About this exercise:
Using the listing below, please count the lines that contain the string "cytoplasmic". Only the number is wanted.

Available data:
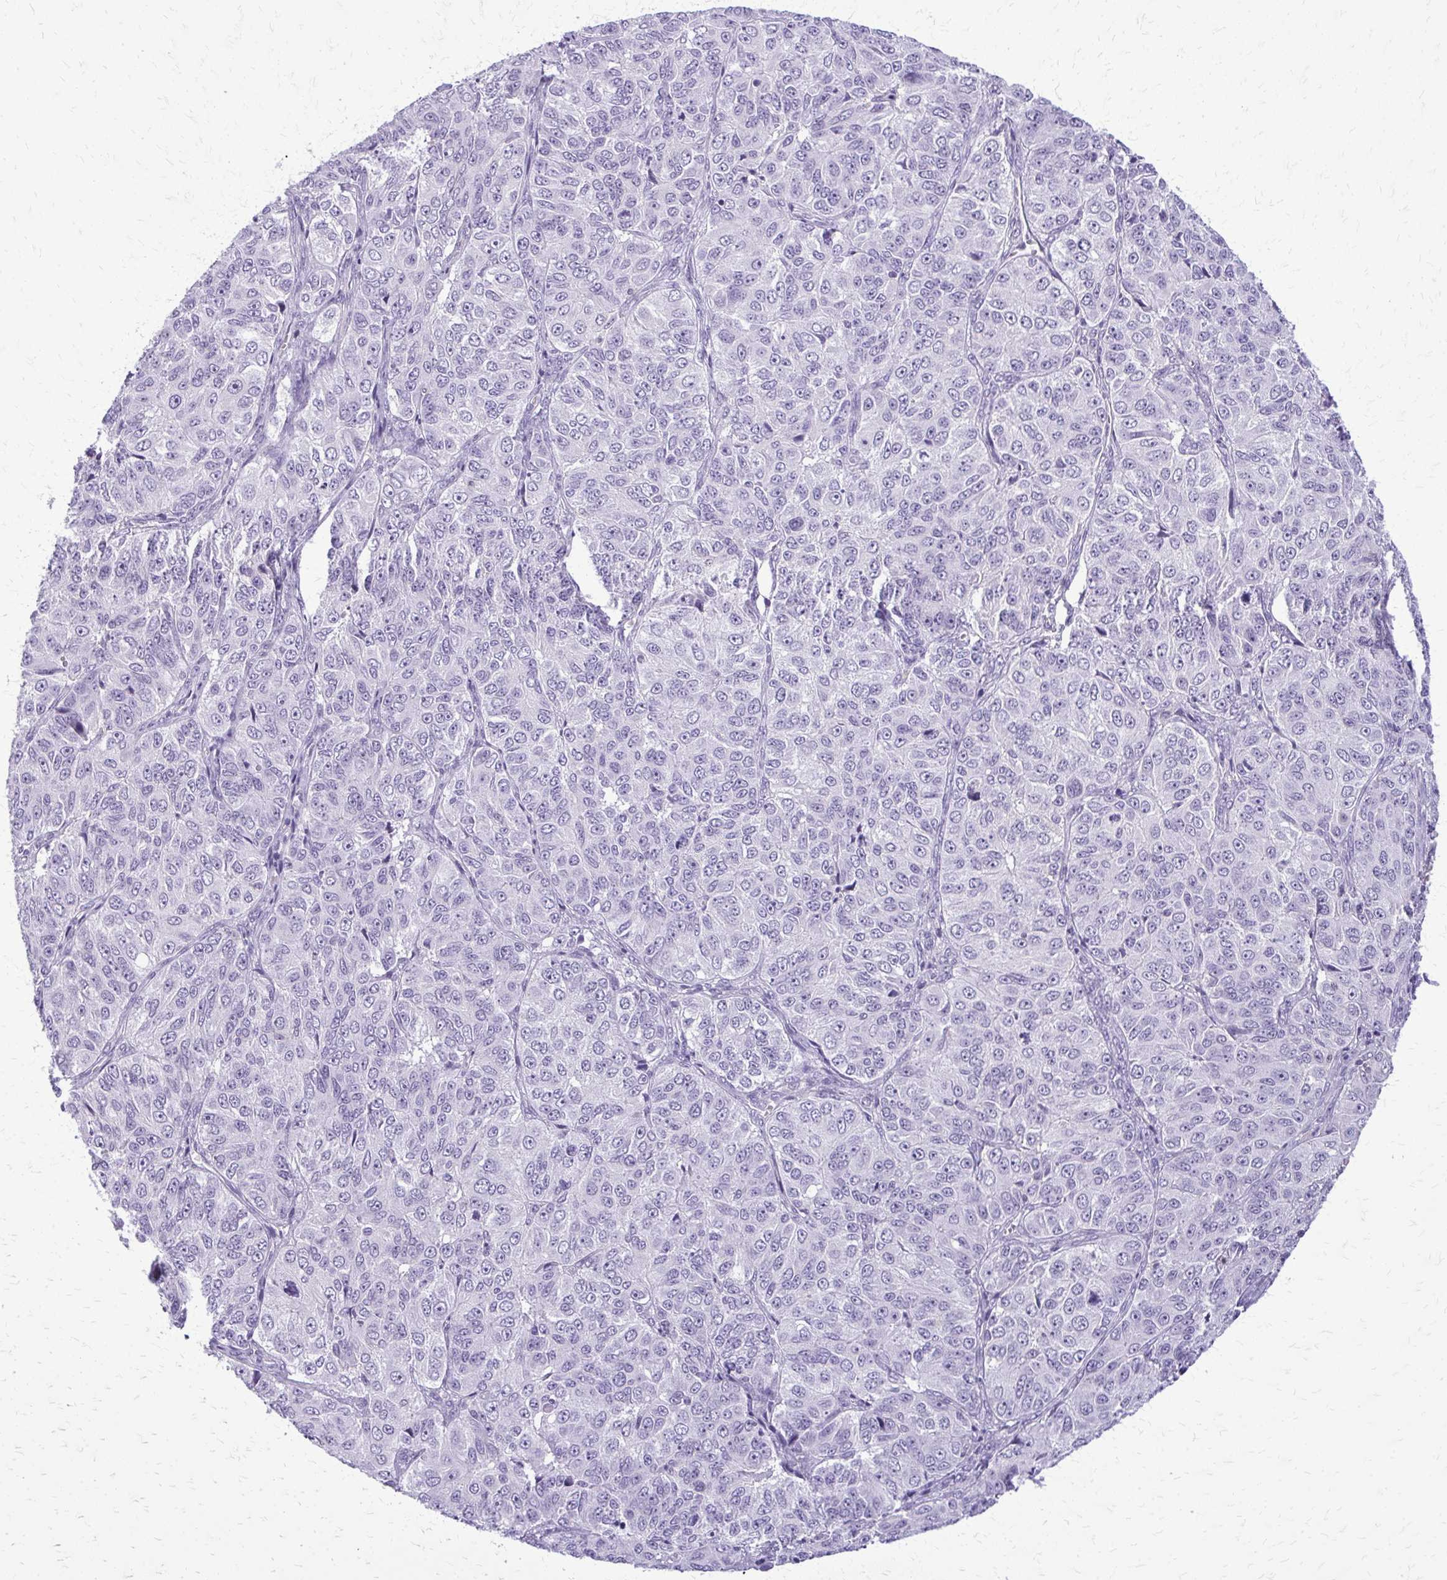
{"staining": {"intensity": "negative", "quantity": "none", "location": "none"}, "tissue": "ovarian cancer", "cell_type": "Tumor cells", "image_type": "cancer", "snomed": [{"axis": "morphology", "description": "Carcinoma, endometroid"}, {"axis": "topography", "description": "Ovary"}], "caption": "Immunohistochemistry (IHC) image of neoplastic tissue: human endometroid carcinoma (ovarian) stained with DAB exhibits no significant protein positivity in tumor cells.", "gene": "GLRX", "patient": {"sex": "female", "age": 51}}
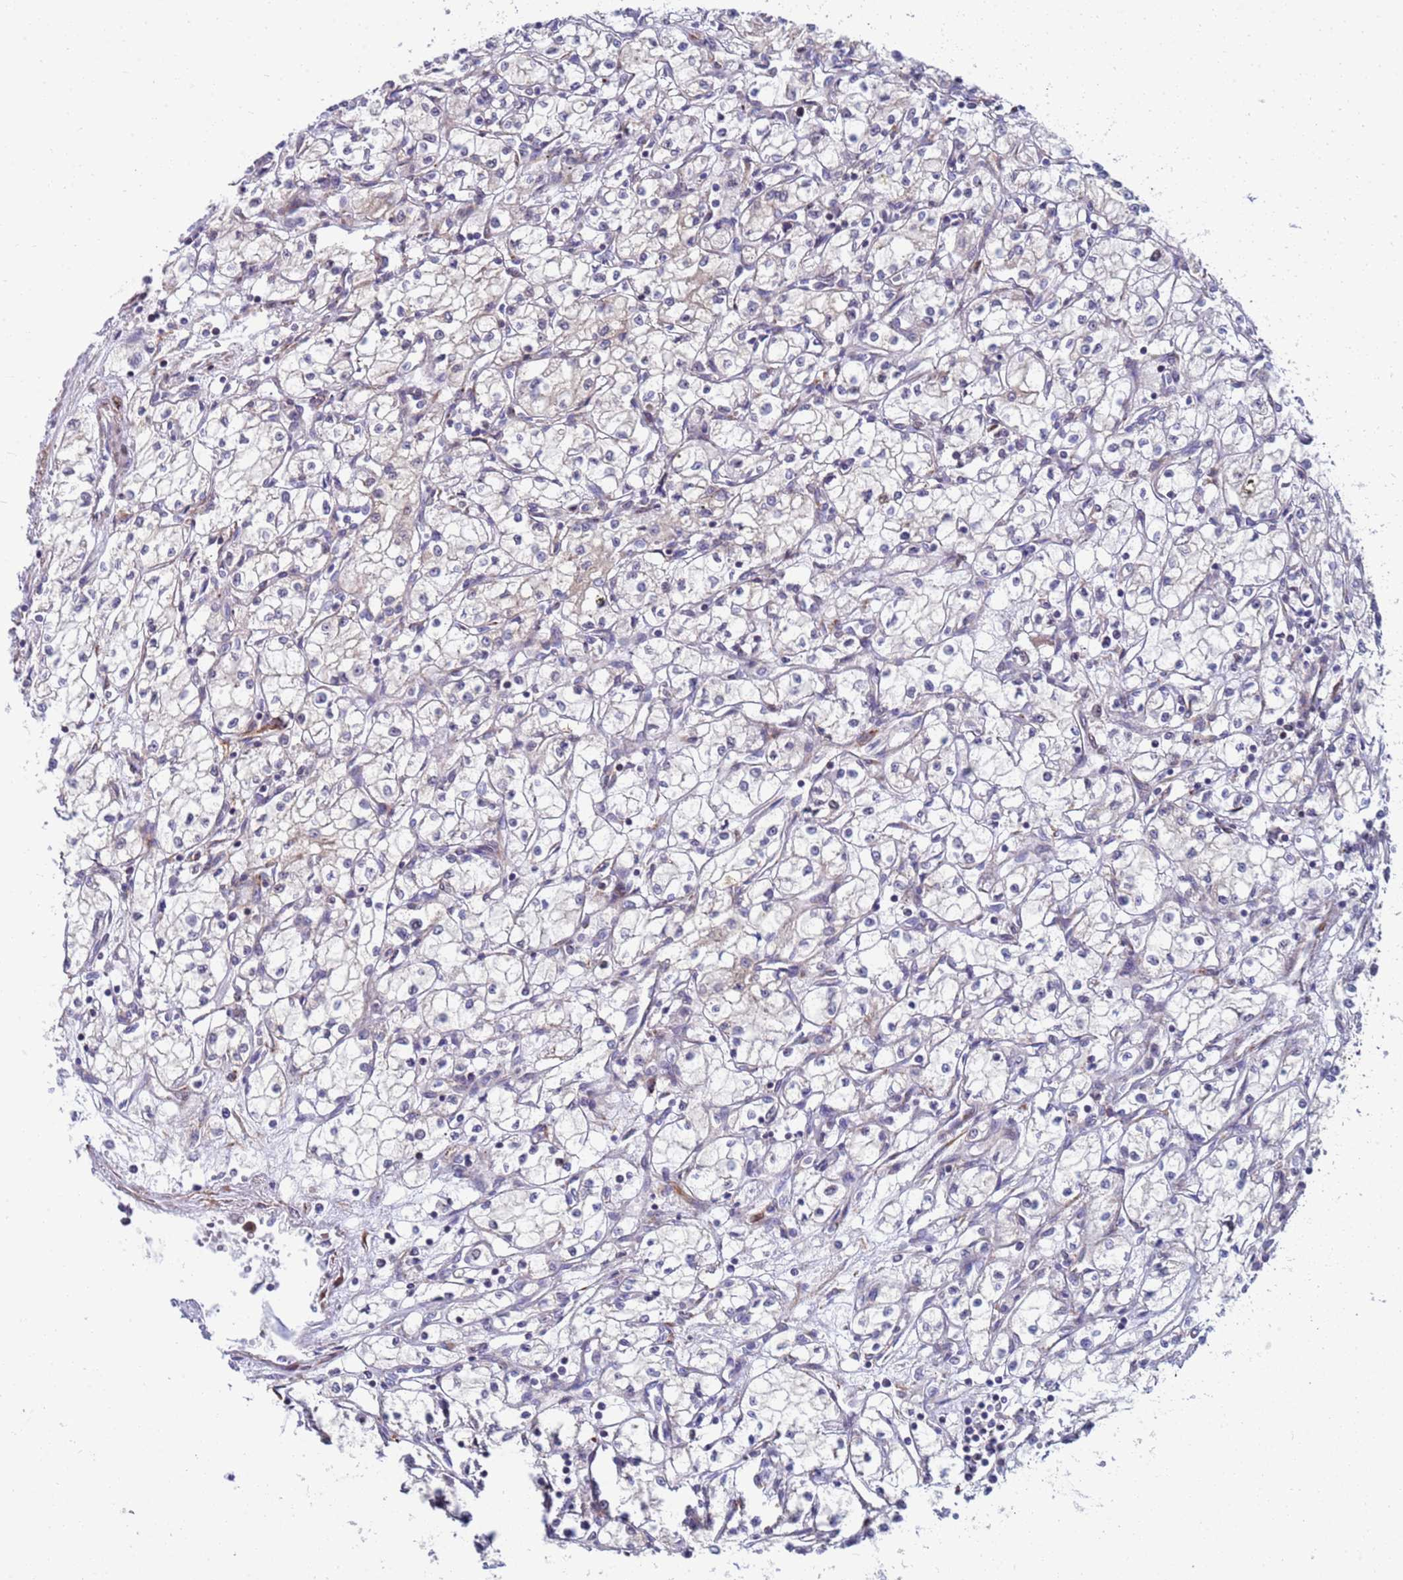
{"staining": {"intensity": "weak", "quantity": "25%-75%", "location": "cytoplasmic/membranous"}, "tissue": "renal cancer", "cell_type": "Tumor cells", "image_type": "cancer", "snomed": [{"axis": "morphology", "description": "Adenocarcinoma, NOS"}, {"axis": "topography", "description": "Kidney"}], "caption": "The histopathology image demonstrates a brown stain indicating the presence of a protein in the cytoplasmic/membranous of tumor cells in renal cancer. Using DAB (brown) and hematoxylin (blue) stains, captured at high magnification using brightfield microscopy.", "gene": "ENOSF1", "patient": {"sex": "male", "age": 59}}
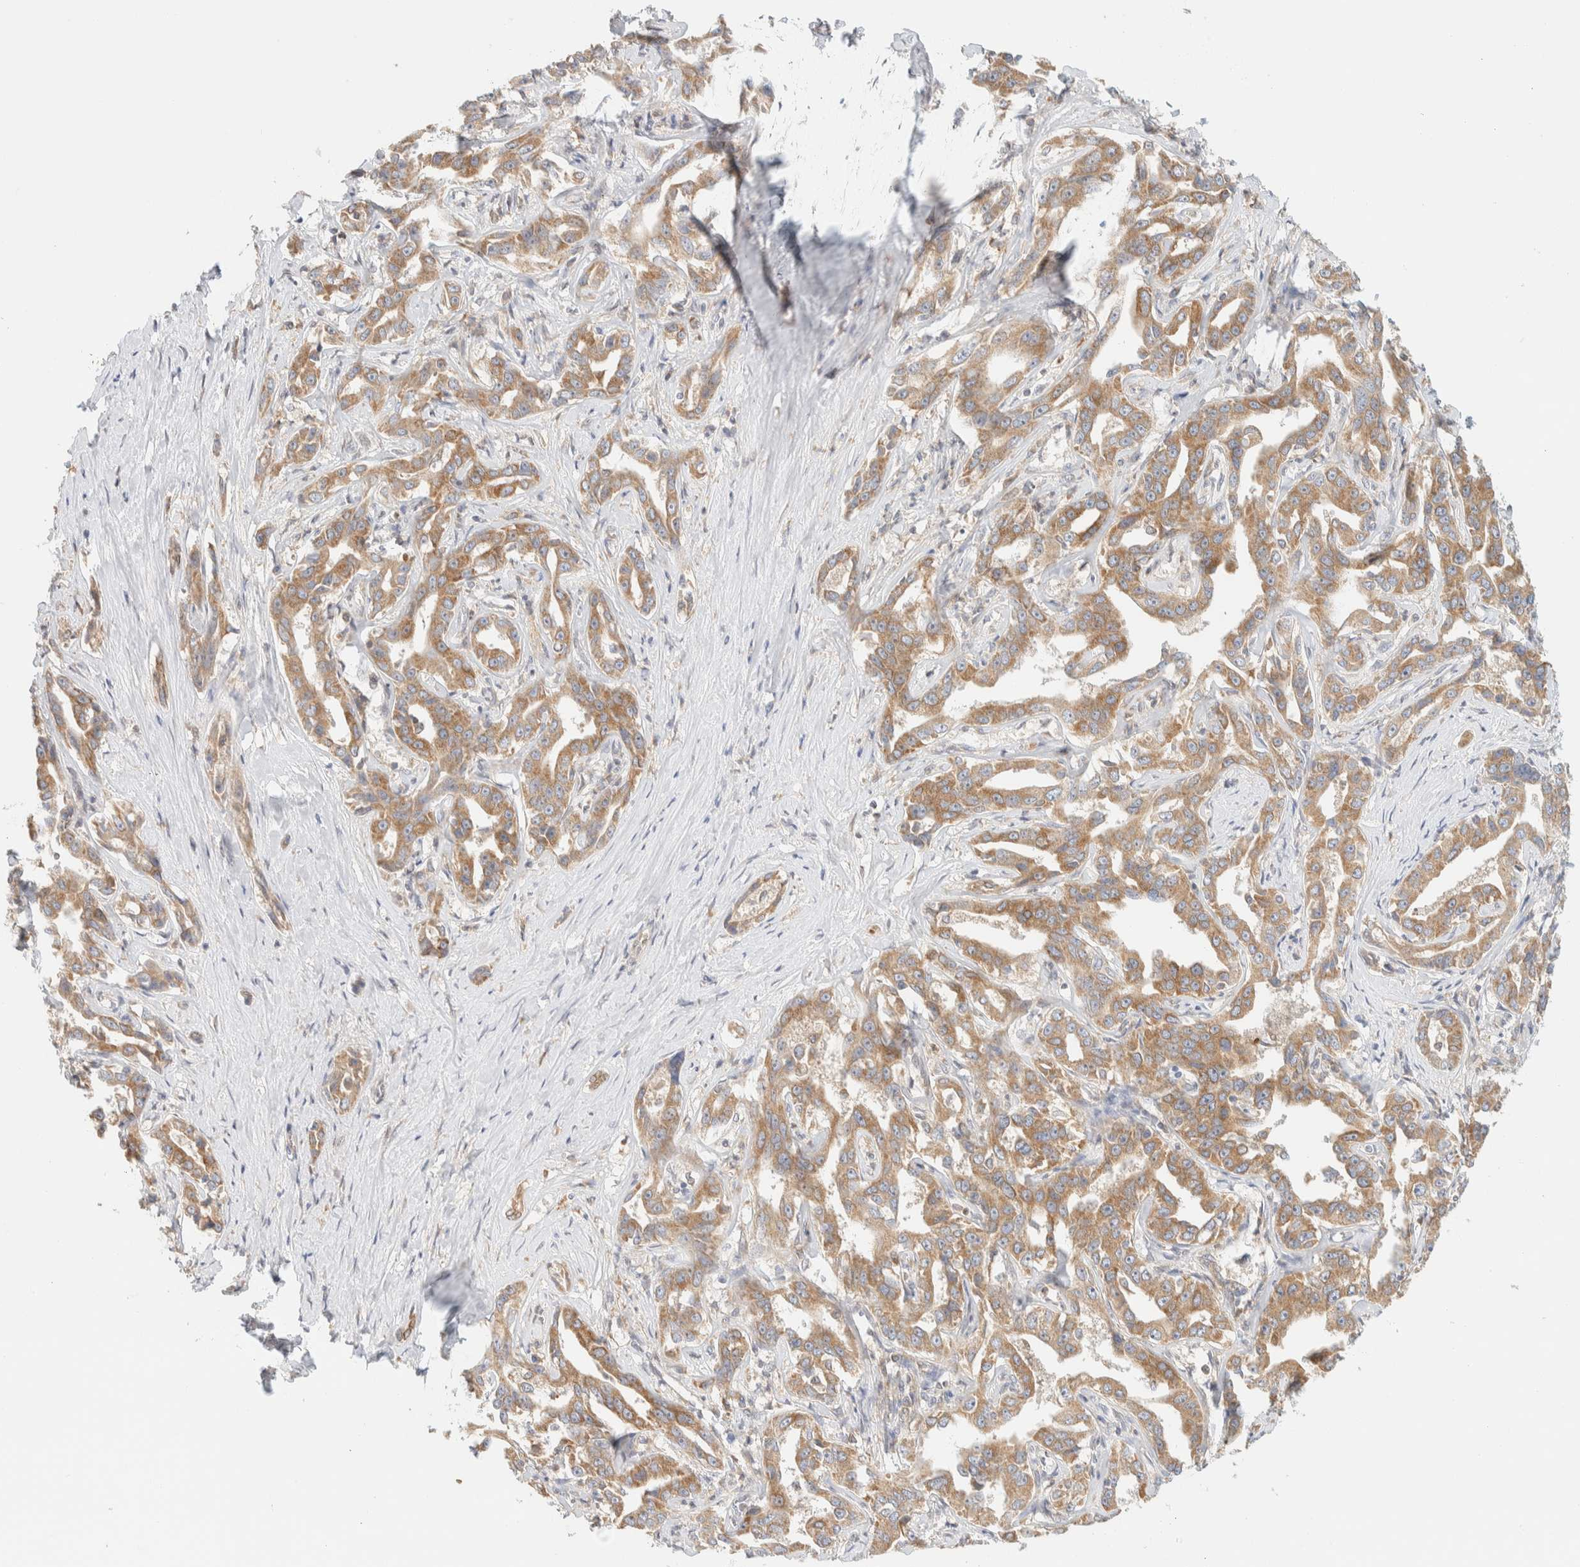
{"staining": {"intensity": "moderate", "quantity": ">75%", "location": "cytoplasmic/membranous"}, "tissue": "liver cancer", "cell_type": "Tumor cells", "image_type": "cancer", "snomed": [{"axis": "morphology", "description": "Cholangiocarcinoma"}, {"axis": "topography", "description": "Liver"}], "caption": "IHC staining of liver cancer, which displays medium levels of moderate cytoplasmic/membranous staining in about >75% of tumor cells indicating moderate cytoplasmic/membranous protein staining. The staining was performed using DAB (brown) for protein detection and nuclei were counterstained in hematoxylin (blue).", "gene": "NT5C", "patient": {"sex": "male", "age": 59}}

Finished exercise:
2